- _What you should do_:
Return the lines below in which the string "down" occurs.

- _Dataset section_:
______

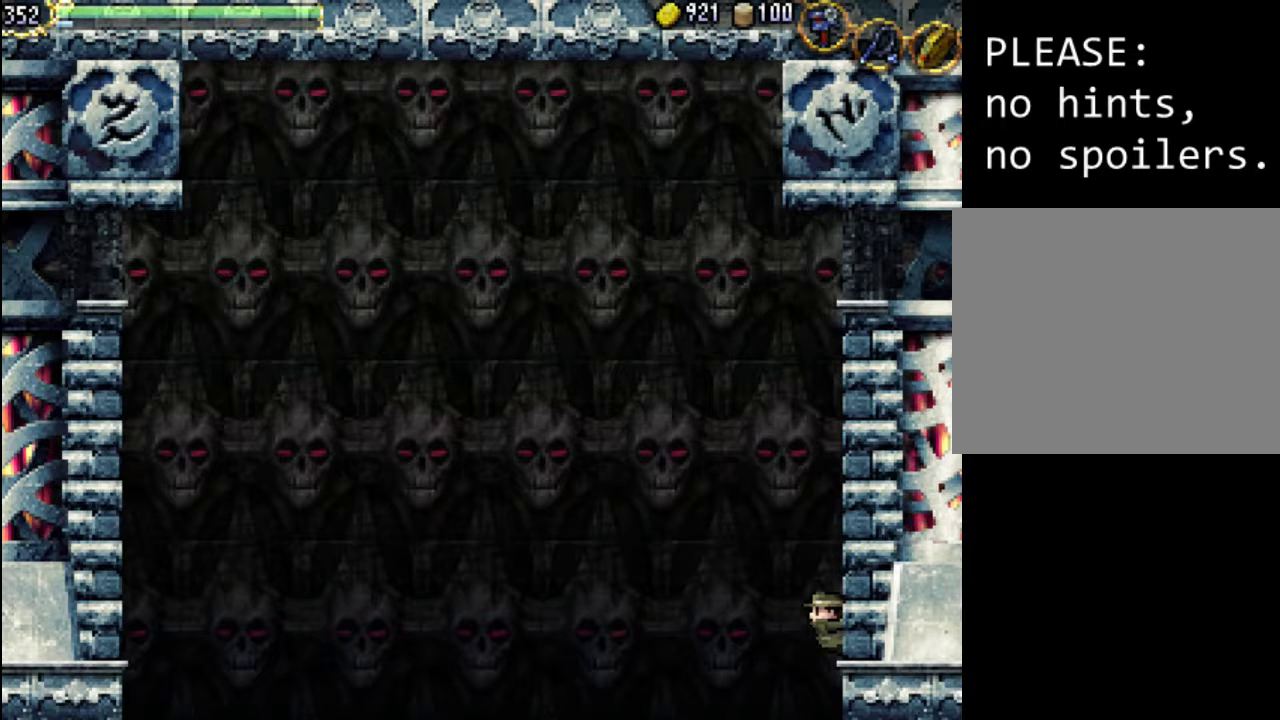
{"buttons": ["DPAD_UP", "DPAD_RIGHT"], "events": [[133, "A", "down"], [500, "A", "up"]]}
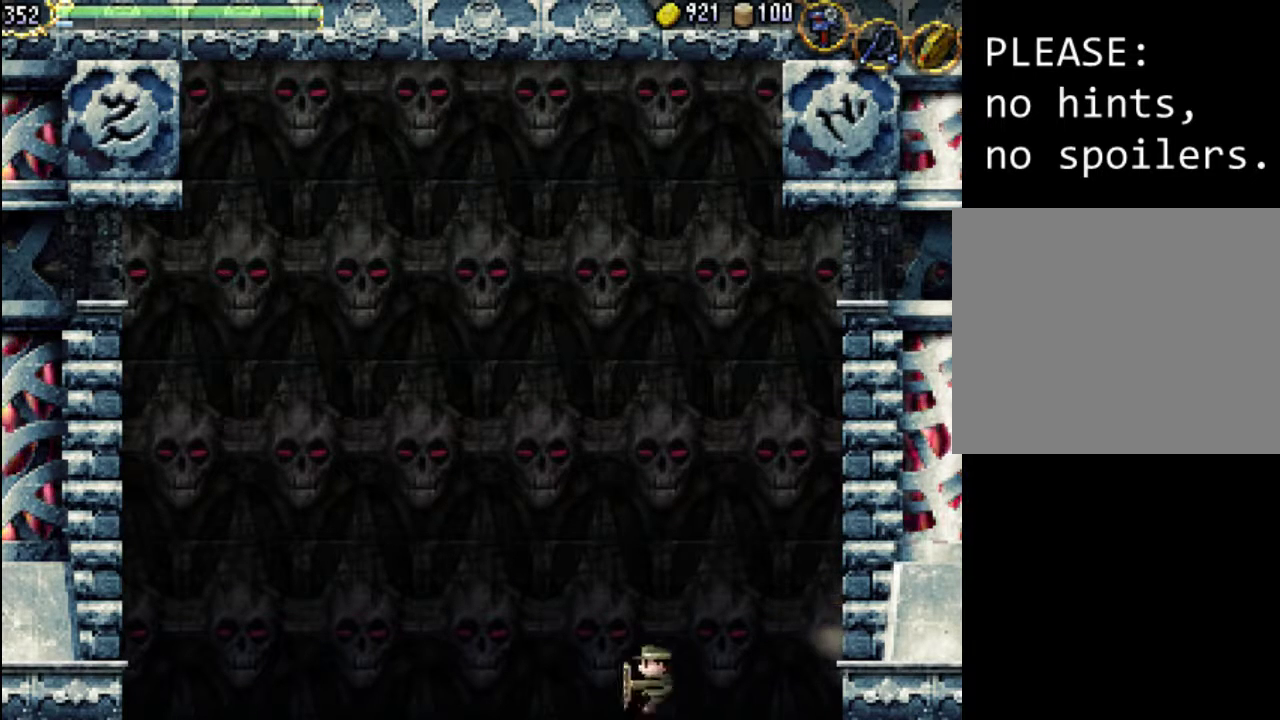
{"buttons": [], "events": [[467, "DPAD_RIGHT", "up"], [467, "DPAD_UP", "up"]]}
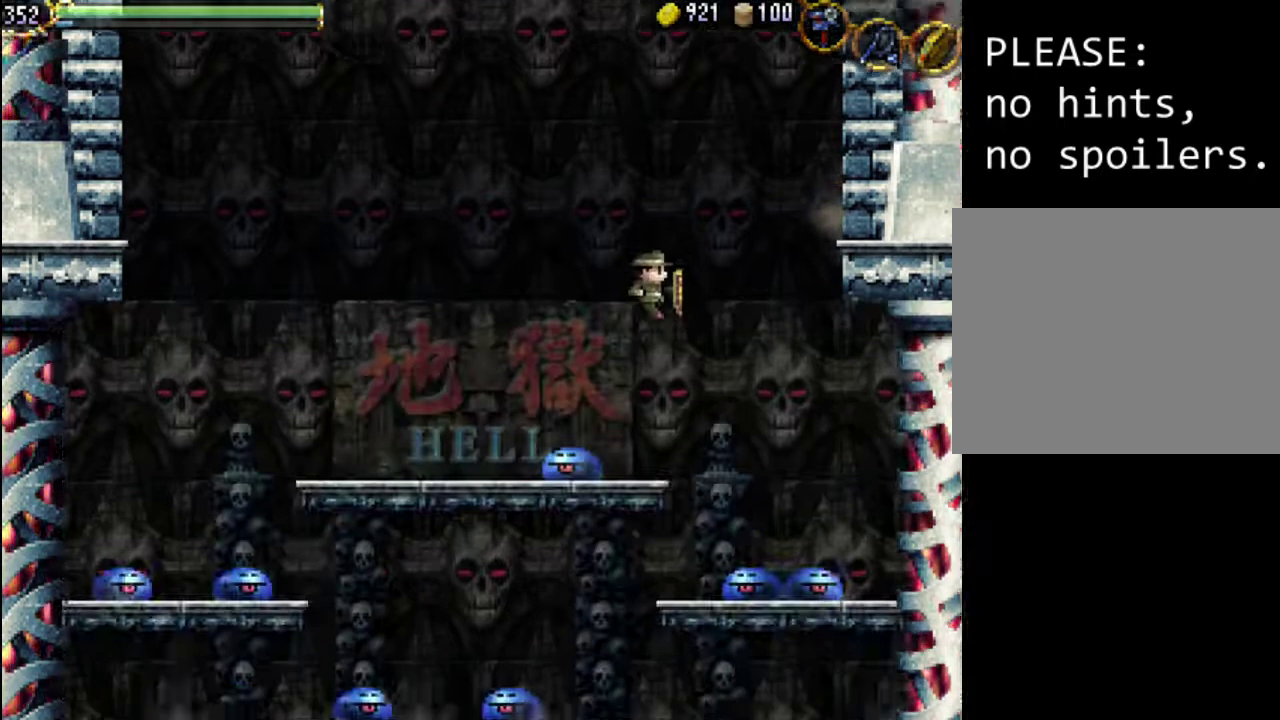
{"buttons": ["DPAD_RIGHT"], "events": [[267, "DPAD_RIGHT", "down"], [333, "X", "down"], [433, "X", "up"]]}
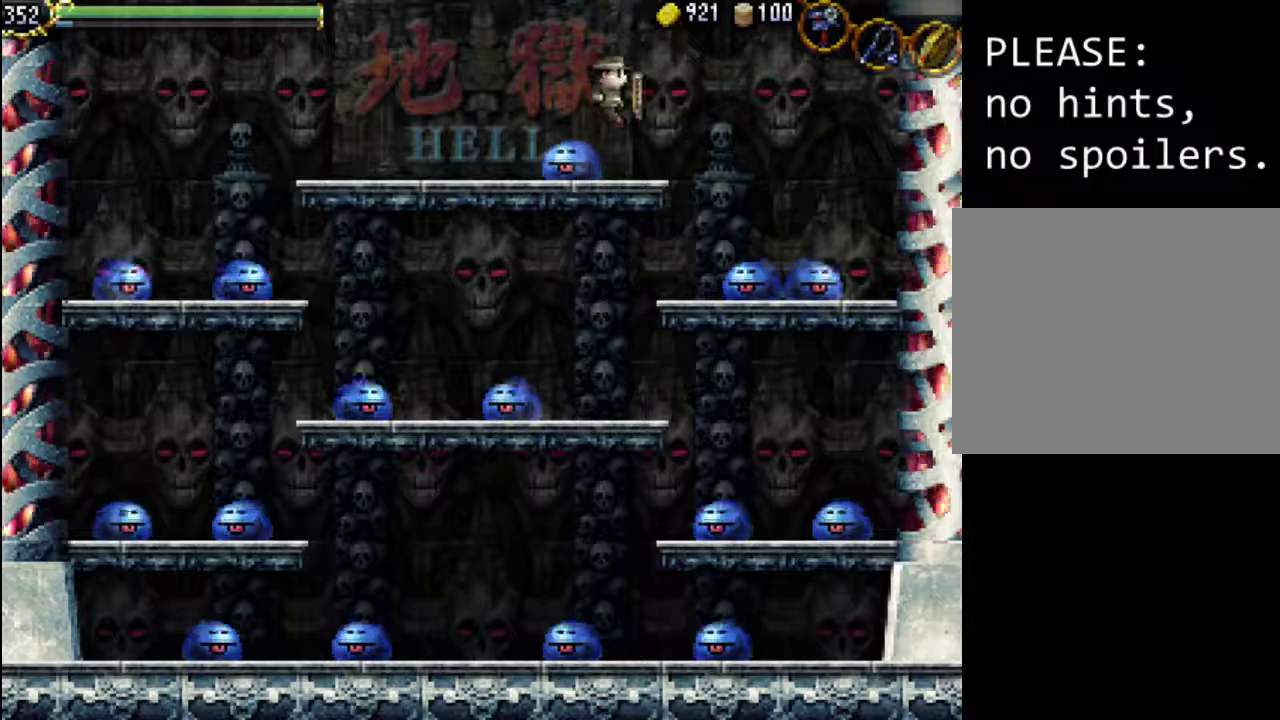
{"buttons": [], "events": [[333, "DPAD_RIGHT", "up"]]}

______

- _Result of the task_:
{"buttons": ["DPAD_UP", "DPAD_RIGHT"], "events": [[133, "A", "down"], [500, "A", "up"]]}
{"buttons": ["DPAD_RIGHT"], "events": [[267, "DPAD_RIGHT", "down"], [333, "X", "down"], [433, "X", "up"]]}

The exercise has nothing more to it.